| Strasbourg |
Les pays baltes, l'Estonie, la Lettonie et la Lituanie, participeront cette année à l'opération « Strasbourg, capitale de Noël ». Outre son artisanat, son tourisme et sa culture, la Lituanie a souhaité faire connaître sa gastronomie aux Alsaciens. En échange, l'Alsace proposera ses spécialités culinaires aux Lituaniens en septembre.
Deux restaurateurs en ont eu l'idée. L'un, Vaclovas Kontrauskas, qui tient un grand restaurant à Vilnius, est le président des restaurateurs lituaniens. L'autre, Denis Stutzmann, dirige l'Ancienne douane à Strasbourg. « J'ai trouvé qu'il était dommage de ne pas avoir fait connaître la gastronomie de la Finlande, de la Suède et de l'Autriche, les précédents pays partenaires de l'opération Capitale de Noël. Le président des restaurateurs lituaniens a eu la même idée. Nous nous sommes donc rencontrés pour organiser une quinzaine gastronomique dans chaque ville », explique Denis Stutzmann.
La Lituanie ne faisant pas partie de la CEE, l'opération n'a pas été facile à mettre sur pied. Il a fallu résoudre les problèmes d'importation, de douane, de taxes. « Et on n'est pas encore sûr de pouvoir emporter du vin d'Alsace, ce qui serait quand même dommage pour l'accompagnement des spécialités culinaires alsaciennes », précise Véronique Bernhard, attachée commerciale à l'Ancienne douane.
Avec son chef de cuisine et d'autres participants alsaciens, le restaurant strasbourgeois animera une quinzaine alsacienne à Vilnius du 20 septembre au 5 octobre où le folklore, le tourisme et la présentation de l'Alsace ne seront pas oubliés.

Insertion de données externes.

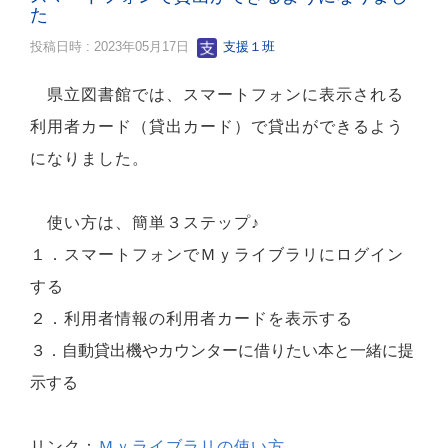
た
投稿日時 : 2023年05月17日
支援１班
県立図書館では、スマートフォンに表示される
利用者カード（貸出カード）で貸出ができるよう
になりました。
使い方は、簡単３ステップ♪
１．スマートフォンでＭｙライブラリにログイン
する
２．利用者情報の利用者カードを表示する
３．自動貸出機やカウンターに借りたい本と一緒に提
示する
リンク：
Ｍｙライブラリの使い方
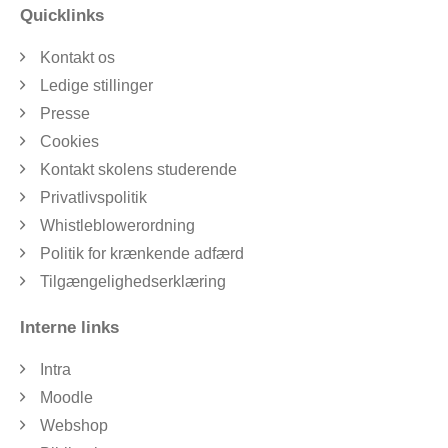
Quicklinks
Kontakt os
Ledige stillinger
Presse
Cookies
Kontakt skolens studerende
Privatlivspolitik
Whistleblowerordning
Politik for krænkende adfærd
Tilgængelighedserklæring
Interne links
Intra
Moodle
Webshop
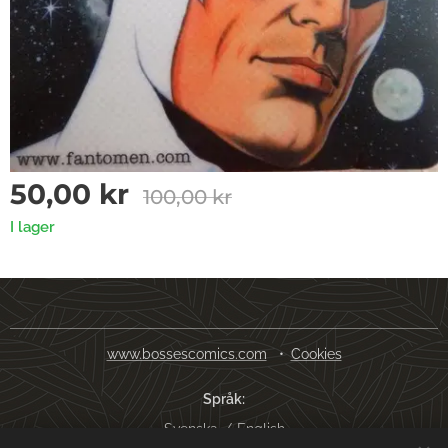
50,00
kr
100,00
kr
I lager
www.bossescomics.com
Cookies
Språk
Svenska
English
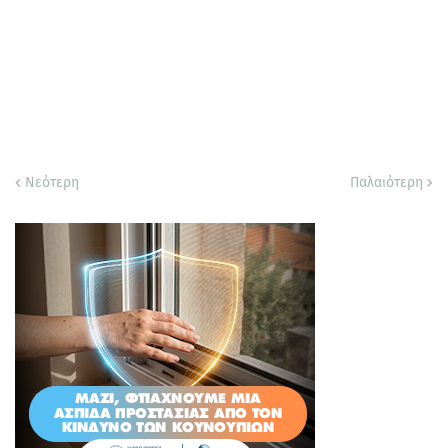
Νεότερη
Παλαιότερη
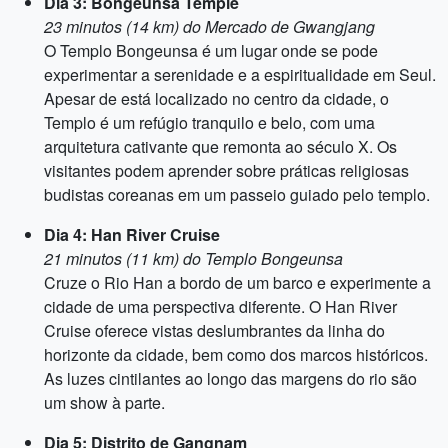
Dia 3: Bongeunsa Temple
23 minutos (14 km) do Mercado de Gwangjang
O Templo Bongeunsa é um lugar onde se pode
experimentar a serenidade e a espiritualidade em Seul.
Apesar de está localizado no centro da cidade, o
Templo é um refúgio tranquilo e belo, com uma
arquitetura cativante que remonta ao século X. Os
visitantes podem aprender sobre práticas religiosas
budistas coreanas em um passeio guiado pelo templo.
Dia 4: Han River Cruise
21 minutos (11 km) do Templo Bongeunsa
Cruze o Rio Han a bordo de um barco e experimente a
cidade de uma perspectiva diferente. O Han River
Cruise oferece vistas deslumbrantes da linha do
horizonte da cidade, bem como dos marcos históricos.
As luzes cintilantes ao longo das margens do rio são
um show à parte.
Dia 5: Distrito de Gangnam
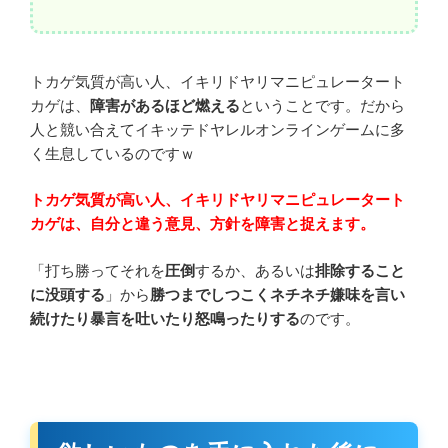
トカゲ気質が高い人、イキリドヤリマニピュレータート
カゲは、
障害があるほど燃える
ということです。だから
人と競い合えてイキッテドヤレルオンラインゲームに多
く生息しているのですｗ
トカゲ気質が高い人、イキリドヤリマニピュレータート
カゲは、自分と違う意見、方針を障害と捉えます。
「打ち勝ってそれを
圧倒
するか、あるいは
排除すること
に没頭する
」から
勝つまでしつこくネチネチ嫌味を言い
続けたり暴言を吐いたり怒鳴ったりする
のです。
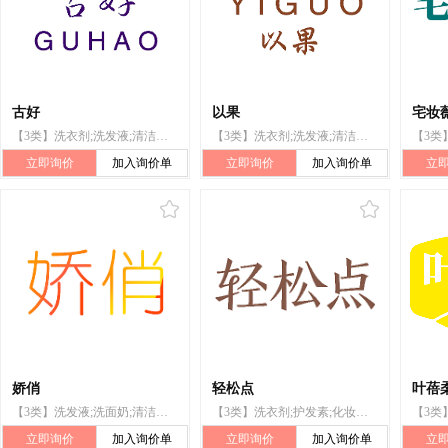
古好
以果
宅妆
【3类】洗衣剂;洗发液;清洁制剂;抛光制剂;香精油;牙膏;香皂;动物用化妆品;空气芳香剂
【3类】洗衣剂;洗发液;清洁制剂;抛光制剂;化妆品;牙膏;香皂;动物用化妆品;空气芳香剂
立即询价
加入询价单
立即询价
加入询价单
立
娇俏
轻松点
叶蓓
【3类】洗发液;洗面奶;清洁制剂;研磨膏;香精油;美容面膜;化妆品;香水;指甲护剂;空气芳香剂
【3类】洗衣剂;护发素;化妆品;洗洁精;香精油;洗发液;个人清洁或祛味用阴道洗液;牙膏;上光剂;沐浴露
立即询价
加入询价单
立即询价
加入询价单
立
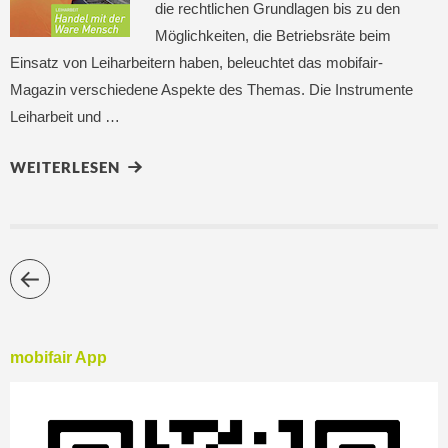
die rechtlichen Grundlagen bis zu den
Möglichkeiten, die Betriebsräte beim
Einsatz von Leiharbeitern haben, beleuchtet das mobifair-
Magazin verschiedene Aspekte des Themas. Die Instrumente
Leiharbeit und …
WEITERLESEN
mobifair App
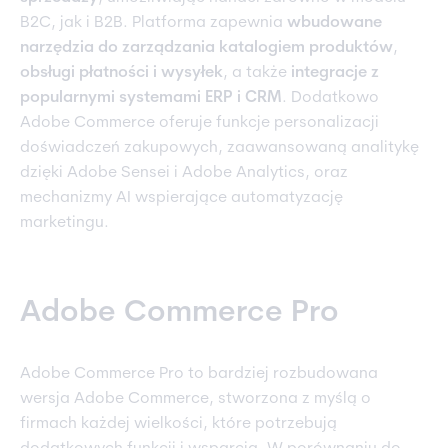
B2C, jak i B2B. Platforma zapewnia
wbudowane
narzędzia do zarządzania katalogiem produktów
,
obsługi płatności i wysyłek
, a także
integracje z
popularnymi systemami ERP i CRM
. Dodatkowo
Adobe Commerce oferuje funkcje personalizacji
doświadczeń zakupowych, zaawansowaną analitykę
dzięki Adobe Sensei i Adobe Analytics, oraz
mechanizmy AI wspierające automatyzację
marketingu.
Adobe Commerce Pro
Adobe Commerce Pro to bardziej rozbudowana
wersja Adobe Commerce, stworzona z myślą o
firmach każdej wielkości, które potrzebują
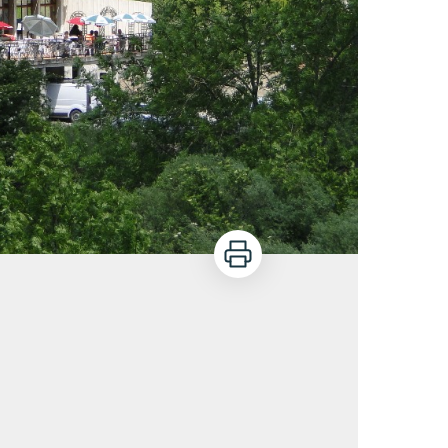
Imprimer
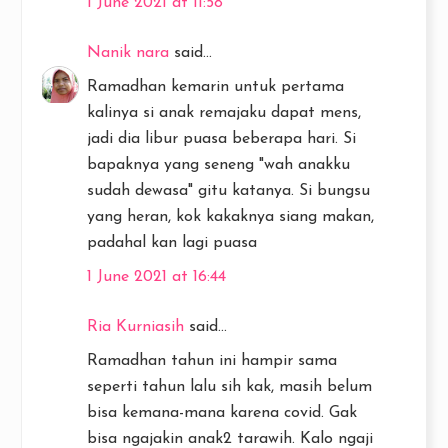
1 June 2021 at 11:58
Nanik nara
said...
Ramadhan kemarin untuk pertama
kalinya si anak remajaku dapat mens,
jadi dia libur puasa beberapa hari. Si
bapaknya yang seneng "wah anakku
sudah dewasa" gitu katanya. Si bungsu
yang heran, kok kakaknya siang makan,
padahal kan lagi puasa
1 June 2021 at 16:44
Ria Kurniasih
said...
Ramadhan tahun ini hampir sama
seperti tahun lalu sih kak, masih belum
bisa kemana-mana karena covid. Gak
bisa ngajakin anak2 tarawih. Kalo ngaji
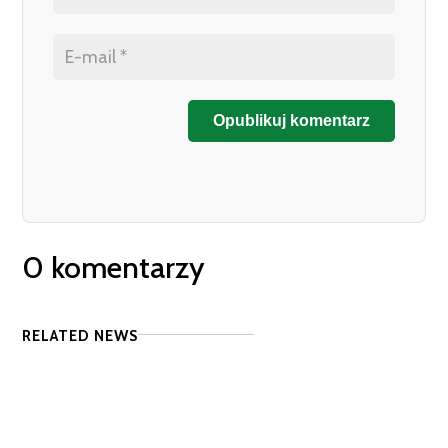
Opublikuj komentarz
0 komentarzy
RELATED NEWS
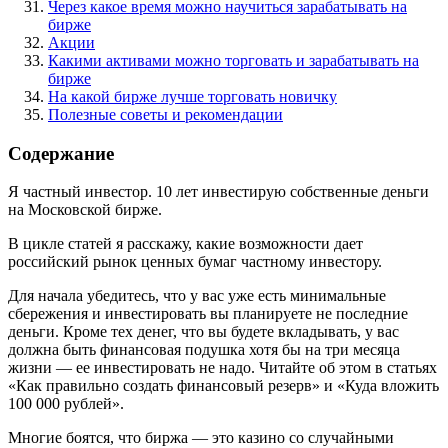
Через какое время можно научиться зарабатывать на
бирже
Акции
Какими активами можно торговать и зарабатывать на
бирже
На какой бирже лучше торговать новичку
Полезные советы и рекомендации
Содержание
Я частный инвестор. 10 лет инвестирую собственные деньги
на Московской бирже.
В цикле статей я расскажу, какие возможности дает
российский рынок ценных бумаг частному инвестору.
Для начала убедитесь, что у вас уже есть минимальные
сбережения и инвестировать вы планируете не последние
деньги. Кроме тех денег, что вы будете вкладывать, у вас
должна быть финансовая подушка хотя бы на три месяца
жизни — ее инвестировать не надо. Читайте об этом в статьях
«Как правильно создать финансовый резерв»
и
«Куда вложить
100 000 рублей».
Многие боятся, что биржа — это казино со случайными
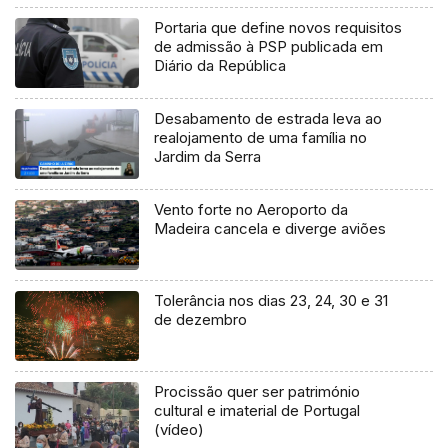
Portaria que define novos requisitos
de admissão à PSP publicada em
Diário da República
Desabamento de estrada leva ao
realojamento de uma família no
Jardim da Serra
Vento forte no Aeroporto da
Madeira cancela e diverge aviões
Tolerância nos dias 23, 24, 30 e 31
de dezembro
Procissão quer ser património
cultural e imaterial de Portugal
(vídeo)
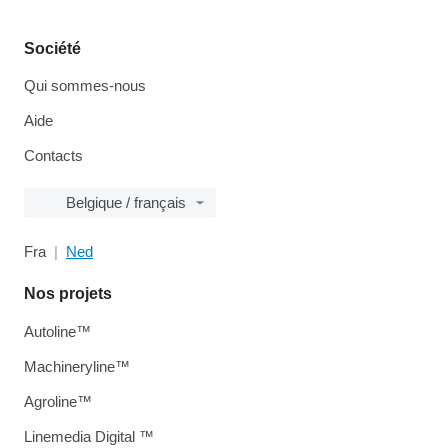
Société
Qui sommes-nous
Aide
Contacts
Belgique / français
Fra
Ned
Nos projets
Autoline™
Machineryline™
Agroline™
Linemedia Digital ™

Philippe Edel, président de l'association Alsace-Lituanie, diffusera notamment la brochure sur l'Alsace « Alzasas » que son association édite en lituanien. Tout comme il diffusera à Strasbourg sa brochure sur « la Lituanie vue d'Alsace » lors de la quinzaine lituanienne du 20 novembre au 5 décembre. « Il s'agit de résoudre deux problèmes : celui de la connaissance mutuelle et celui de la langue », souligne Philippe Edel.
La gastronomie, elle, ne devrait pas poser de problème. Il y a des similitudes entre celle des deux pays, notamment la choucroute, même si elle est différente. Le chef de cuisine de l'Ancienne douane, qui a déjà participé à des quinzaines alsaciennes en Côte d'Ivoire et en Hongrie, proposera bien entendu choucroute, baeckeoffe et foie gras aux lituaniens, mais il souhaite également réaliser « des plats plus gastronomiques », comme du filet de boeuf, du sandre, du saumon.
Les Alsaciens, pour leur part, découvriront les zeppelins (quenelles de pommes de terre), la viande d'élan, la salade blanche, le potage froid aux betteraves rouges, la bière lituanienne et l'alcool de plantes. L'adjoint au maire, Jean-Jacques Gsell, a salué « cette initiative privée qui complète celle de la Ville » et espère ainsi que « ceux qui placent la Lituanie dans l'ex-Yougoslavie seront de moins en moins nombreux ».
Quant à la Lituanie, déçue au départ de ne pas avoir son marché de Noël dans la Petite-France, il l'a semble-t-il convaincue de l'intérêt de bénéficier d'une plus forte affluence du public, place de la Gare.